Definition
An electrical fuse built as a small cylindrical tube, typically with metal end caps, containing a thin metal element that melts and breaks the circuit when current exceeds the fuse's rated value. The cylindrical body slides into a spring-loaded fuse holder, allowing the fuse to be replaced when it blows.
Plain English
A small tube-shaped fuse that plugs into a holder. If too much electricity flows through it, the wire inside melts and stops the current, protecting the circuit. You replace it with a new one of the same rating.
Context Anchor
Seen in aircraft electrical system descriptions, maintenance procedures, and some cockpit fuse or spare-fuse discussions.
Derivation
Cartridge comes from the French cartouche, meaning a small case or tube — the same root as a rifle cartridge. The shape gave the fuse its name: a small tubular case holding the protective element inside.
Why Pilots Care
Protects aircraft circuits from overloads that could damage equipment or start fires.
Analogy
It is like a weak link in a chain, placed there on purpose.

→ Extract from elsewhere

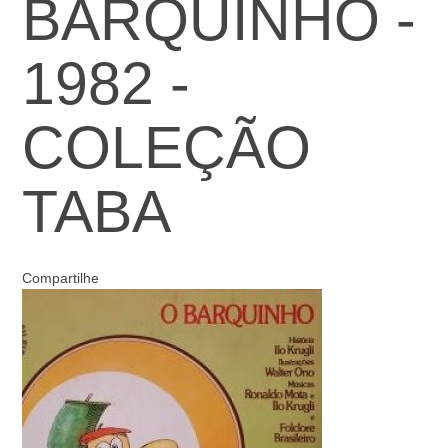
BARQUINHO -
1982 -
COLEÇÃO
TABA
Compartilhe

If the pull becomes too strong, the weak link breaks first and protects the rest of the chain.
Intuition Check
A cartridge fuse is not an ammunition cartridge and not a fuse for lighting something. In this context, it is an electrical safety part in a small tube-shaped case.
Example Sentence 1
Before the night flight, the pilot checked that a full set of spare cartridge fuses was stowed in the cockpit.
Example Sentence 2
Spare cartridge fuses of the correct rating must be carried aboard for any flight that could encounter electrical issues.